## SUPPLIED TEXT

·····

According to Goldman Sachs Group Inc. (NYSE: GS) it means gold is headed down for the remainder of the year. In a Feb. 25 note to clients, Goldman lowered its three-month gold-price forecast to $1,615 an ounce from $1,825, its six-month forecast to $1,600 an ounce from $1,805 and its 12-month forecast to $1,550 an ounce from $1,800.
But, once again, Goldman is wrong.
"The fact is, despite this pullback, gold prices are consolidating at a relatively high level, which is rather bullish. As well, gold's price is forming a technical pattern known as a "symmetrical triangle,' which also provides a bullish setup," said Money Morning Global Resources Specialist Peter Krauth when the sell-off began earlier this month.
"The last time we had this was in 2008 to 2009," explained Krauth. "After that consolidation, gold began a multi-year climb that nearly doubled its price. I think we are in the first innings of another such cycle that could take the price much higher, and almost certainly to new all-time highs."
As for investing in gold stocks, Krauth said now's a good time to stock up on the yellow metal.
"I believe the best strategy, as gold remains in a secular bull, is to accumulate on dips," said Krauth. "So this very recent weakness has created a great opportunity for true contrarian investors to do just that and add to their gold positions."

·····

## GIVEN RECORDS
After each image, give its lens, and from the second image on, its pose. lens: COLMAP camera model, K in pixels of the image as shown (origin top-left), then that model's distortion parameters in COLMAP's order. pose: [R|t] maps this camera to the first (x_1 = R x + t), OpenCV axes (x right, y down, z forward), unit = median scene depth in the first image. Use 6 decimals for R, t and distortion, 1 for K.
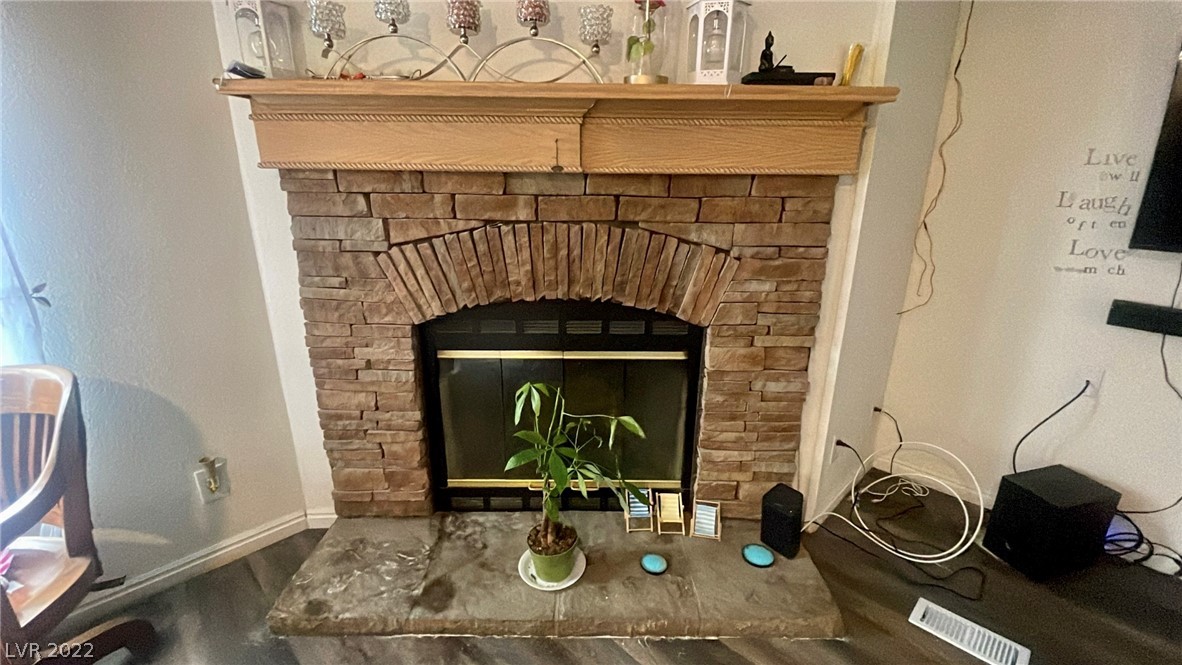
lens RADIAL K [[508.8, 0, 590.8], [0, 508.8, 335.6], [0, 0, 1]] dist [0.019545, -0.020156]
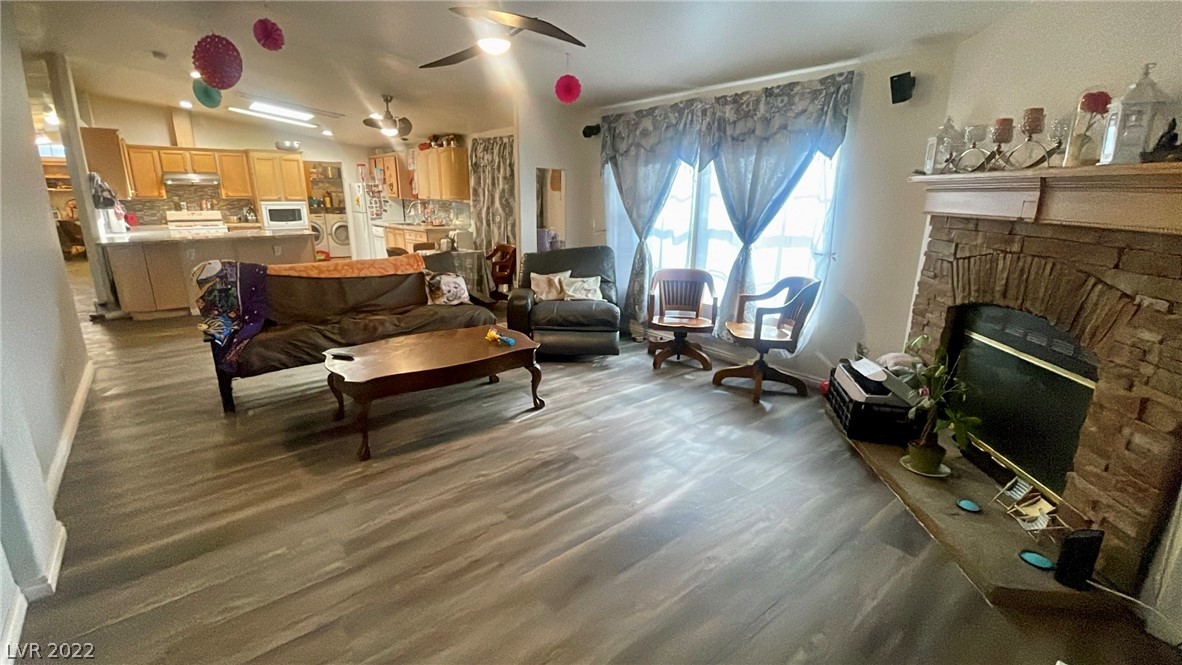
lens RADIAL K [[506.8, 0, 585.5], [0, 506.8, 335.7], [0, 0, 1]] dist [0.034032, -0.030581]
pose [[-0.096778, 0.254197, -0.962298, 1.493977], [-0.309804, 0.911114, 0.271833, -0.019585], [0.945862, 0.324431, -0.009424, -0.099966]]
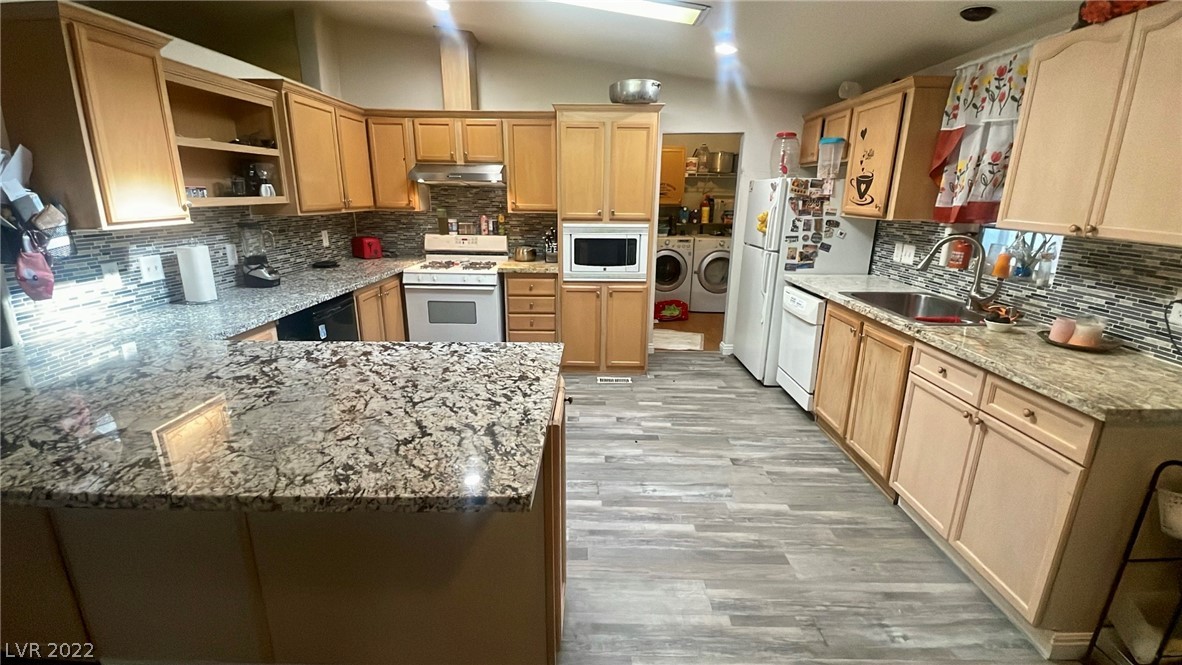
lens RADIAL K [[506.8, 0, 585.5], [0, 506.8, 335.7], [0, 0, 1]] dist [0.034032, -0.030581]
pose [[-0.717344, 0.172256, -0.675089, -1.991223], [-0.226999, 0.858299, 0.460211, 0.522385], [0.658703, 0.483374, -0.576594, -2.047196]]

·····

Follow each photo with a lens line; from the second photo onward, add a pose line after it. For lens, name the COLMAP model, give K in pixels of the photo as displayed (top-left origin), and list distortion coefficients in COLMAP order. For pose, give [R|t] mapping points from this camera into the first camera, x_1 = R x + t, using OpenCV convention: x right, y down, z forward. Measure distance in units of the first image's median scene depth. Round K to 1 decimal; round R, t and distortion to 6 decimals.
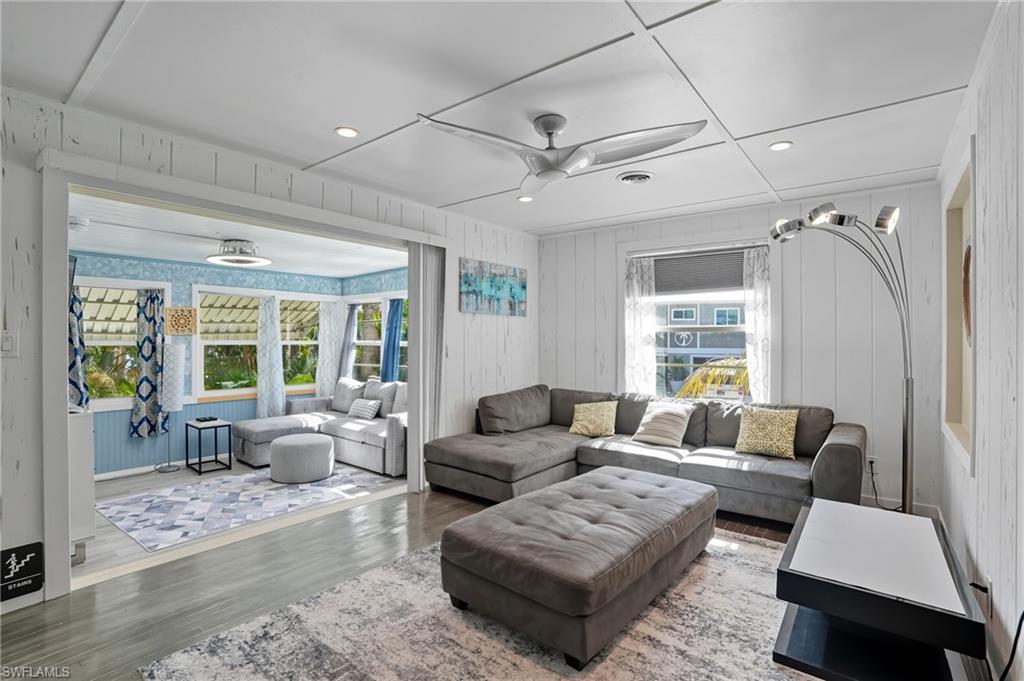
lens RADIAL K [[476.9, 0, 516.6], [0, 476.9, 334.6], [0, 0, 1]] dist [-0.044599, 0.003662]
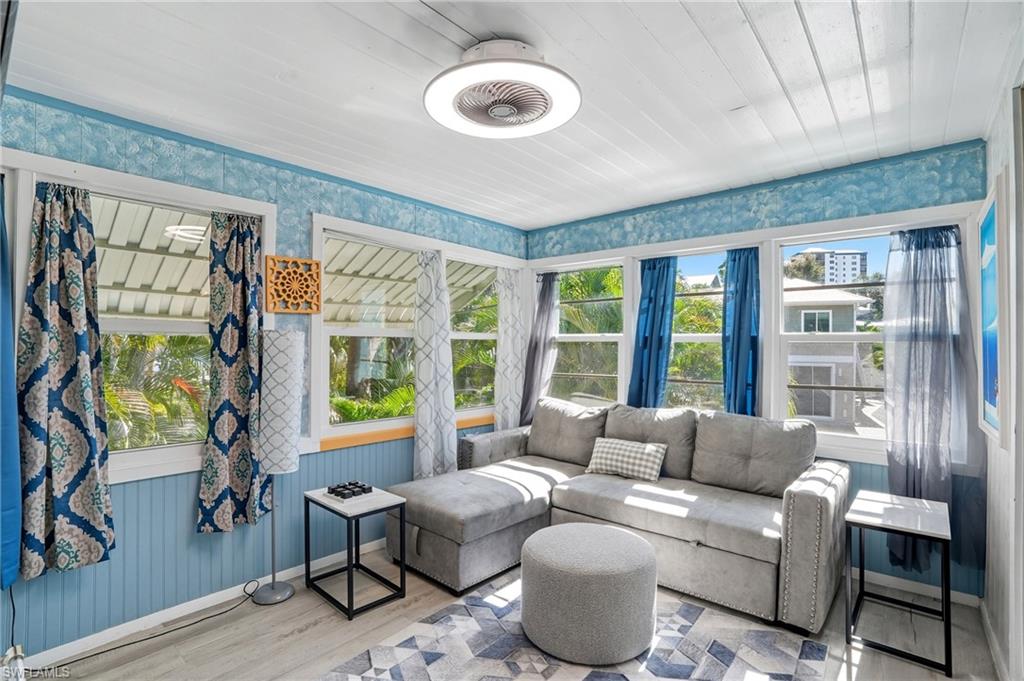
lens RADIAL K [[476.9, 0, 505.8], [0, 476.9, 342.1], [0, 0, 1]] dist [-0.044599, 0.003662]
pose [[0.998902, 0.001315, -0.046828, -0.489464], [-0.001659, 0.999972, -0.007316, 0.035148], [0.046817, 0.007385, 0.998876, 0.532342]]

·····

## QUESTIONS TO ANSWER
1. In the gold price text, to what level did Goldman Sachs cut its 12-month gold-price forecast?
2. Resume the gold price text after its final sentence.
The records play no part in what is asked here.

## OUTPUTS IN ORDER
1. $1,550 an ounce, down from $1,800.

2.
Krauth thinks gold prices could move up more than 30% in 2013 from current prices, and has a price target of $2,200 an ounce.
A main reason for this target is the explosion of stimulative monetary policies, which has led to rapid growth in fiat money and helped increase the demand for gold.
Not only are consumers and small investors looking at gold as a hedge against inflation and a way to store value, but central banks are also buying gold at a feverish pace.
In 2012 the world's central banks added the most gold to their reserves since 1964. Net official gold purchases totaled 536 metric tons, a gain of 17.4% from the previous year according to a report from Thomson Reuters GFMS. Central banks are forecast by GFMS to purchase 280 metric tons in the first half of 2013 alone.
And the intensifying currency wars are debasing global currencies, yet another bullish sign for gold prices.